Given the records below, would you repeat exactly the lines that begin at the one containing "222 206 1.78" and end at the one containing "164 64 2301", inclusive?

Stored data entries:
▬▬▬▬▬▬

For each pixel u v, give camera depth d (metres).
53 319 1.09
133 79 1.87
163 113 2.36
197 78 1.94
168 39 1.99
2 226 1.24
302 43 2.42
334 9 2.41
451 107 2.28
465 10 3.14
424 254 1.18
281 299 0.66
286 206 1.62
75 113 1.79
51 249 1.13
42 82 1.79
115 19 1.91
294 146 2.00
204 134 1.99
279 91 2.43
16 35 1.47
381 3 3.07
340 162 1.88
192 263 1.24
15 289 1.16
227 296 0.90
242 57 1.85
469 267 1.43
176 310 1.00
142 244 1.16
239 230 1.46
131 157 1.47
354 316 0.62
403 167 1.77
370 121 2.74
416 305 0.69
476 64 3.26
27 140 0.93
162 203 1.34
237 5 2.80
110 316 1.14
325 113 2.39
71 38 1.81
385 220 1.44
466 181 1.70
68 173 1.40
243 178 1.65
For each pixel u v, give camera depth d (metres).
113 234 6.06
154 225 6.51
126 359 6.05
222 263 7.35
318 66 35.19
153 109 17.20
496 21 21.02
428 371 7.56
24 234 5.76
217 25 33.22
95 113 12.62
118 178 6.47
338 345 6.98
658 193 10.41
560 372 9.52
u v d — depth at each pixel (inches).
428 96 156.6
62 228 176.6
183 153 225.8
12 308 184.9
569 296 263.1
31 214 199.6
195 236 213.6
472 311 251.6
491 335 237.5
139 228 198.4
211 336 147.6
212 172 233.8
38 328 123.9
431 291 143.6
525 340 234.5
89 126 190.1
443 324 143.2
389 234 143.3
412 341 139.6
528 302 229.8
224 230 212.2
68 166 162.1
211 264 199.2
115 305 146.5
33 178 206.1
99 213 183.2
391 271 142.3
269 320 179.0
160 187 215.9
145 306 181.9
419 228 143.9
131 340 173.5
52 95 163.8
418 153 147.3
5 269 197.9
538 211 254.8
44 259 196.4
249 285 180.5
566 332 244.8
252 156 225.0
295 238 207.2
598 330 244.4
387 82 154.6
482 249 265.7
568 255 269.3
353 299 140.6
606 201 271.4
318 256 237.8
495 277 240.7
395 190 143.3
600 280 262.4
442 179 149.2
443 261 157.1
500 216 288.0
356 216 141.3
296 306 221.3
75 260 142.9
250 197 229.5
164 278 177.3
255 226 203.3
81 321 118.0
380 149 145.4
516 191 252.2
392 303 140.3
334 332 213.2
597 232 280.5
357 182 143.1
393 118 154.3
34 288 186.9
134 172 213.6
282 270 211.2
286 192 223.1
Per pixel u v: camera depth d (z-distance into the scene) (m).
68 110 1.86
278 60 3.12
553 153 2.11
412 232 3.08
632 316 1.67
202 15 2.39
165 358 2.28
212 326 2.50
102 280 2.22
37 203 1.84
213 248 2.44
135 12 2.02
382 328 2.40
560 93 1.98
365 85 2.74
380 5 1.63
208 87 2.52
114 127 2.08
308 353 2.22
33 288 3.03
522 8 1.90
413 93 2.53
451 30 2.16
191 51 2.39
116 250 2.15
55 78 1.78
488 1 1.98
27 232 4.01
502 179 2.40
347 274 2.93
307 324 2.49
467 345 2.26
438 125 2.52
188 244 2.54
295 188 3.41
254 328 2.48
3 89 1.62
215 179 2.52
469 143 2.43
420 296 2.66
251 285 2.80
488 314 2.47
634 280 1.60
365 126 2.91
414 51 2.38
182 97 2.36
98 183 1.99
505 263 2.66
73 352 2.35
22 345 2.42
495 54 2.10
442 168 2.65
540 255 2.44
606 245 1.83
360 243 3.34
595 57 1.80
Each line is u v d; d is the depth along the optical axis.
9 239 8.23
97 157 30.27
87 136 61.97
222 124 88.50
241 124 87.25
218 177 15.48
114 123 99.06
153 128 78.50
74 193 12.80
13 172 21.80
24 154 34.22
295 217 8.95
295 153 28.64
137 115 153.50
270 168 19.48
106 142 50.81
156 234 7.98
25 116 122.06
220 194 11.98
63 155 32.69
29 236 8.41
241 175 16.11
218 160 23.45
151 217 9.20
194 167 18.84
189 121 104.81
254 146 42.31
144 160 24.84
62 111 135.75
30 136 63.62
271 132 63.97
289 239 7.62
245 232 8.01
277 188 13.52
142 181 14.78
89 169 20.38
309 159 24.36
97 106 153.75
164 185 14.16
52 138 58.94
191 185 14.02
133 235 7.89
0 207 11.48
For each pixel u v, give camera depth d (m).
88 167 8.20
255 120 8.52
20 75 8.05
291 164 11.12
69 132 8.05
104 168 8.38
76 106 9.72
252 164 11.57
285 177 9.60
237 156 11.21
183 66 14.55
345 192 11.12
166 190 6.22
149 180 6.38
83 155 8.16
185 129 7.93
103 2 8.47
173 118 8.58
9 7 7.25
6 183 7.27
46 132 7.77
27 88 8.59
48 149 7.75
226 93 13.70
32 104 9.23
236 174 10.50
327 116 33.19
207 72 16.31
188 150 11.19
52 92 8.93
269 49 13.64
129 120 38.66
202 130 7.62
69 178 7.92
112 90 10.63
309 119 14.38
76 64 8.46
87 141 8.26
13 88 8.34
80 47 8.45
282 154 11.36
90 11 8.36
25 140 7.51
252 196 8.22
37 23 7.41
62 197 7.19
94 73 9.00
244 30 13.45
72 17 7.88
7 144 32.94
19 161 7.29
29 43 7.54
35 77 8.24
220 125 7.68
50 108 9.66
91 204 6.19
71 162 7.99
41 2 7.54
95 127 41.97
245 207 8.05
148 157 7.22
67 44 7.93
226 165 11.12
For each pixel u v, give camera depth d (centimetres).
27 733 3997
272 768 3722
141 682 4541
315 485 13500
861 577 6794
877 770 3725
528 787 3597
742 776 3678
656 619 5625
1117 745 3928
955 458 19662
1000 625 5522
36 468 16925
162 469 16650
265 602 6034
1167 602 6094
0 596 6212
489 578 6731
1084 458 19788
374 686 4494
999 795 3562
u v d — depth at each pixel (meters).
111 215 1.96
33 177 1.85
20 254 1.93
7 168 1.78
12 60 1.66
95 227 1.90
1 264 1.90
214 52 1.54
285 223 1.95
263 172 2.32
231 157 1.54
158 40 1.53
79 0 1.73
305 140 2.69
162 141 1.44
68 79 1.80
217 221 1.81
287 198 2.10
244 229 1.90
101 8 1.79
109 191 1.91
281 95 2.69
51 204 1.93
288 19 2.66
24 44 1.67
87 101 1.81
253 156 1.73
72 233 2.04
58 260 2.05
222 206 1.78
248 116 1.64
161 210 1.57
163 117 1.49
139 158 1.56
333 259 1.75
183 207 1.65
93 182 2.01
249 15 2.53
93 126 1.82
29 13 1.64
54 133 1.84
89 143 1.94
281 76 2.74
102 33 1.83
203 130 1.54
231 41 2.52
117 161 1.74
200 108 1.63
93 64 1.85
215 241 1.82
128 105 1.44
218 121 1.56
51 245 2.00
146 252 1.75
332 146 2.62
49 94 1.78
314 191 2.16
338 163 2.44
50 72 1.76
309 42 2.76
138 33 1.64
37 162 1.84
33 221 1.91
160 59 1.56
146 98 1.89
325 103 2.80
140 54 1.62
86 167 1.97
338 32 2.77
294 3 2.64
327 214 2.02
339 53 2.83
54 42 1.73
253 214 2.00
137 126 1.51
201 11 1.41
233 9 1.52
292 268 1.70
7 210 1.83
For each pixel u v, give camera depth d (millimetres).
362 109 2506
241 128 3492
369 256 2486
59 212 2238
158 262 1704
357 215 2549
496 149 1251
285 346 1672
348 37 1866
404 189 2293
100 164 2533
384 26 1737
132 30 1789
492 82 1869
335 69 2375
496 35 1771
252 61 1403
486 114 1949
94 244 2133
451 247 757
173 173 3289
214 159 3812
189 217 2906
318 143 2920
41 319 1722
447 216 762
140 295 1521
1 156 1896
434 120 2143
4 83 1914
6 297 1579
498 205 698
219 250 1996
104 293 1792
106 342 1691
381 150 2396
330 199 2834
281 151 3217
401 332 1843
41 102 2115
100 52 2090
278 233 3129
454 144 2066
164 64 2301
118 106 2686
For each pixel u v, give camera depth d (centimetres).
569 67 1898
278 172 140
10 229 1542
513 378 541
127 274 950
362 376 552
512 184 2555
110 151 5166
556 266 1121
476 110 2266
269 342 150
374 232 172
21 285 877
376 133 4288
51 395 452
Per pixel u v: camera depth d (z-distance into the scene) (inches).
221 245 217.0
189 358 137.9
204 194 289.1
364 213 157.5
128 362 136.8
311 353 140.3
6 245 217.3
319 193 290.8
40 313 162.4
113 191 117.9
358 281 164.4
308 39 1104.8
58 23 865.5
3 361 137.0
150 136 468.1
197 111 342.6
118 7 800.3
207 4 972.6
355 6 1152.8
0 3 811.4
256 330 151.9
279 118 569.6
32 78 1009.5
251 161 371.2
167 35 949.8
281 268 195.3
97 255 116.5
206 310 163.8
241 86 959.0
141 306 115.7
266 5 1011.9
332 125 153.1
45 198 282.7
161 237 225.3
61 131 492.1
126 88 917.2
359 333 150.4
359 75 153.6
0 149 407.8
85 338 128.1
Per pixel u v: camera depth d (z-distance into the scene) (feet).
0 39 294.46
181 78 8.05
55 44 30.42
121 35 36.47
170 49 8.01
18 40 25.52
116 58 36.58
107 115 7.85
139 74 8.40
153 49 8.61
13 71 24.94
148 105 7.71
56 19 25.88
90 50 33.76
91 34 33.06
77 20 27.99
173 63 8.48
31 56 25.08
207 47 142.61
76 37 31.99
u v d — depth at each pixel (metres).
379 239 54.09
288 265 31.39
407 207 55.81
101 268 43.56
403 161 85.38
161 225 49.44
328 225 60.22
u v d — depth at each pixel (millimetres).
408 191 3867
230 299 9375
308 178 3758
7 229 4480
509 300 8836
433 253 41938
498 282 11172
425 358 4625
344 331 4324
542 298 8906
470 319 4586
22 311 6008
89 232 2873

▬▬▬▬▬▬

• _Solution for this problem_:
222 206 1.78
248 116 1.64
161 210 1.57
163 117 1.49
139 158 1.56
333 259 1.75
183 207 1.65
93 182 2.01
249 15 2.53
93 126 1.82
29 13 1.64
54 133 1.84
89 143 1.94
281 76 2.74
102 33 1.83
203 130 1.54
231 41 2.52
117 161 1.74
200 108 1.63
93 64 1.85
215 241 1.82
128 105 1.44
218 121 1.56
51 245 2.00
146 252 1.75
332 146 2.62
49 94 1.78
314 191 2.16
338 163 2.44
50 72 1.76
309 42 2.76
138 33 1.64
37 162 1.84
33 221 1.91
160 59 1.56
146 98 1.89
325 103 2.80
140 54 1.62
86 167 1.97
338 32 2.77
294 3 2.64
327 214 2.02
339 53 2.83
54 42 1.73
253 214 2.00
137 126 1.51
201 11 1.41
233 9 1.52
292 268 1.70
7 210 1.83
For each pixel u v, give camera depth d (millimetres).
362 109 2506
241 128 3492
369 256 2486
59 212 2238
158 262 1704
357 215 2549
496 149 1251
285 346 1672
348 37 1866
404 189 2293
100 164 2533
384 26 1737
132 30 1789
492 82 1869
335 69 2375
496 35 1771
252 61 1403
486 114 1949
94 244 2133
451 247 757
173 173 3289
214 159 3812
189 217 2906
318 143 2920
41 319 1722
447 216 762
140 295 1521
1 156 1896
434 120 2143
4 83 1914
6 297 1579
498 205 698
219 250 1996
104 293 1792
106 342 1691
381 150 2396
330 199 2834
281 151 3217
401 332 1843
41 102 2115
100 52 2090
278 233 3129
454 144 2066
164 64 2301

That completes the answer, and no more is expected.